Originally published @ 12:41 am, Thu 9th Jun 2011
The Guardian is reporting the initial findings of a Labour Party consultation as -
“a sense that people have responsibilities as well as rights. .... In addition they want to cut crime and anti-social behaviour, reform welfare, reduce immigration – this is tied to a sense of fairness at work and protecting wages as well as to the issue of benefits."
And this is - according to the Guardian – a right-wing agenda. Yep, from the newspaper that said vote for Nick Clegg, when it should have been obvious that he’d gone Orange. http://www.guardian.co.uk/politics/2011/jun/08/voters-tough-agenda-ed-miliband?INTCMP=SRCH
Well at least the consultation appears to have picked up what we found on the doorsteps, including – being "anti-politician – closely related to the issue of MPs expenses".
Now then, a reminder of what Labour’s values – as constitutionally agreed – say -
The Labour Party is a democratic socialist party. It believes that by the strength of our common endeavour we achieve more than we achieve alone, so as to create for each of us the means to realise our true potential and for all of us a community in which power, wealth and opportunity are in the hands of the many, not the few, where the rights we enjoy reflect the duties we owe, and where we live together, freely, in a spirit of solidarity, tolerance and respect.
Is it really beyond our wits to address the public’s concerns and fashion meeting them into a programme for Britain in the 21st century that comes from our values?
Will Hutton has written an article suggesting it’s not enough for Labour to say what it is against. http://www.guardian.co.uk/commentisfree/2011/may/29/will-hutton-labour-needs-rebranding
To which you might argue – well it worked for the Conservatives.
In 2010, they said that a lot of things had gone wrong and that they didn’t like Gordon Brown. Every new Derbyshire and Nottinghamshire Tory MP cited these as the reasons why they won.
They certainly didn’t say what they were for.
Cameron said they would not be flint-faced turbo-charged accountants slashing at public expenditure.
Will Hutton points out the economic mess we are set to endure still. To which you’d say – keep on saying you’re against it.
But the article taps on the notion that Labour is not doing well enough. Last week’s polls has Labour back at leads of 5, 6 and 7 points, despite the visit of Barack Obama, for which only Cameron was allowed to escort him on “moving pictures”.
It seemed as though the Obama visit to London was going to be a PR event whereby he got good pictures for his forthcoming re-election campaign and David Cameron would try to pick up some of his stardust.
Interesting them to see some of the write-ups that emphasised that that Obama was giving clear signals that his views differed from Cameron – most particularly on his celebration of Gordon Brown’s actions to tackle the recession.
Sure, there are free-marketeers around to paint a different picture.
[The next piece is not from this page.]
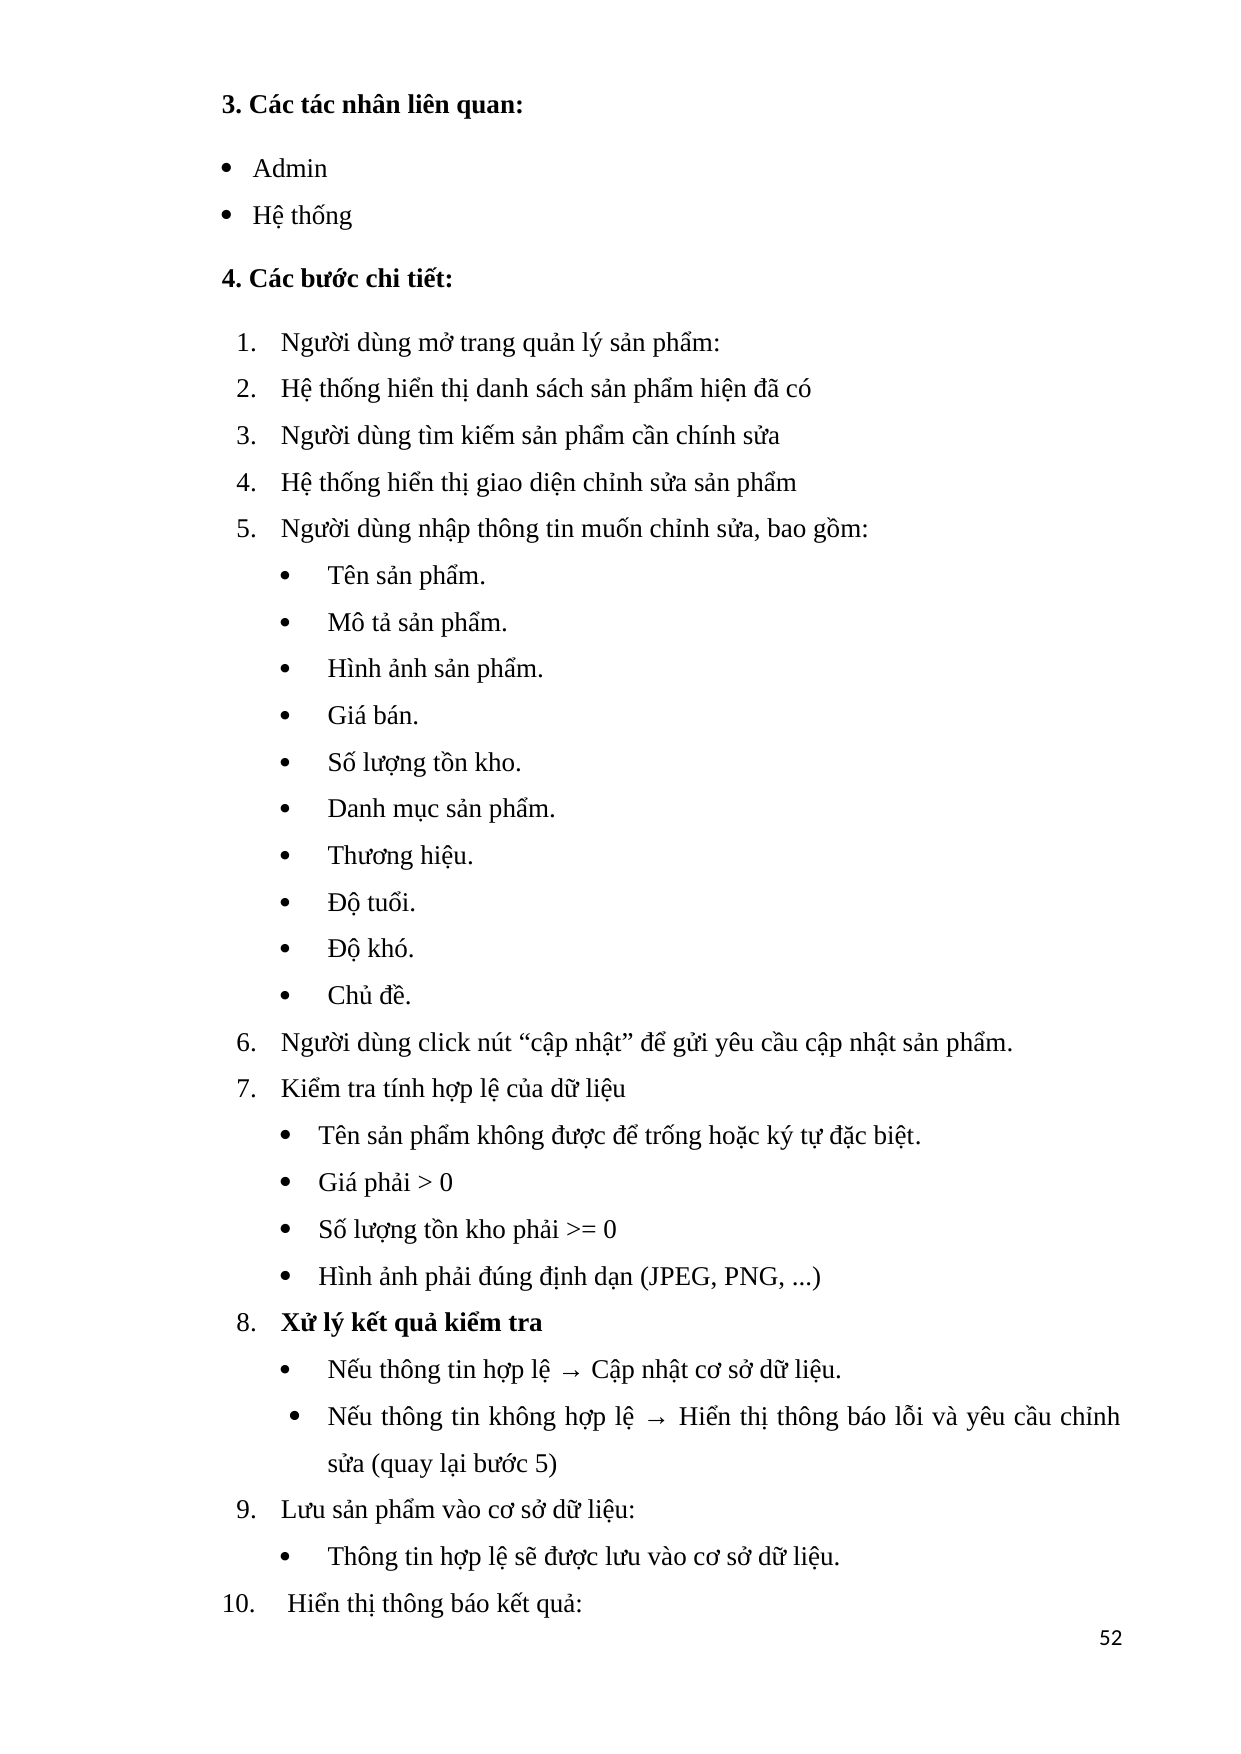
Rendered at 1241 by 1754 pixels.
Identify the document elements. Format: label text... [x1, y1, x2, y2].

Ruth Lea says how good Britain was under Thatcher cos they were trying to get us to be more like the Americans and we weren’t tied down by debt.
Meanwhile, other free-marketeers appear to be losing the faith. The Chief Executive of Ryan Air seems to think that the public should pay if volcanic ash in the air stops his planes from flying, even when the choice not to fly is his.
Will Hutton meanwhile asks us what kind of capitalism does Labour endorse? Tricky, cos it didn’t really get discussed like that on the doorstep. But if I had to answer it in those terms, my pitch would be -
· an accountable capitalism, where there are rewards for true merit and judgement on investment and provision, rather than allow firms to be reckless when they know they are too big to fail;
· a capitalism that recognises that in the 21st century, you need partnership to develop the products and serve the markets of the future;
· a capitalism that doesn’t tolerate the extremes in wealth in the country and the world – and couldn’t a financial transactions tax (the Robin Hood tax) make such a difference at percentage levels that trading firms wouldn’t notice;
· a capitalism that understands the value of local jobs for local people; a capitalism that respects people at the workplace; a capitalism that more clearly advocated better managers working smarter rather than working longer hours;
· a capitalism that faces up to the challenges of the future – an ageing population, climate change, the peak in the production of oil.
The scale of progress in technology and living conditions is extraordinary, thanks to business and, dare I say it, physicists, AND people’s graft. Market mechanisms may well have won the arguments over governing by committees and rationing systems; but everyone knows it needs more. And it might be called capitalism. But it ain’t free markets and the public aren’t free-marketeers either.
We still have time to fashion a programme and our headline pledges. And when we do, we can confidently cast them firmly in our values.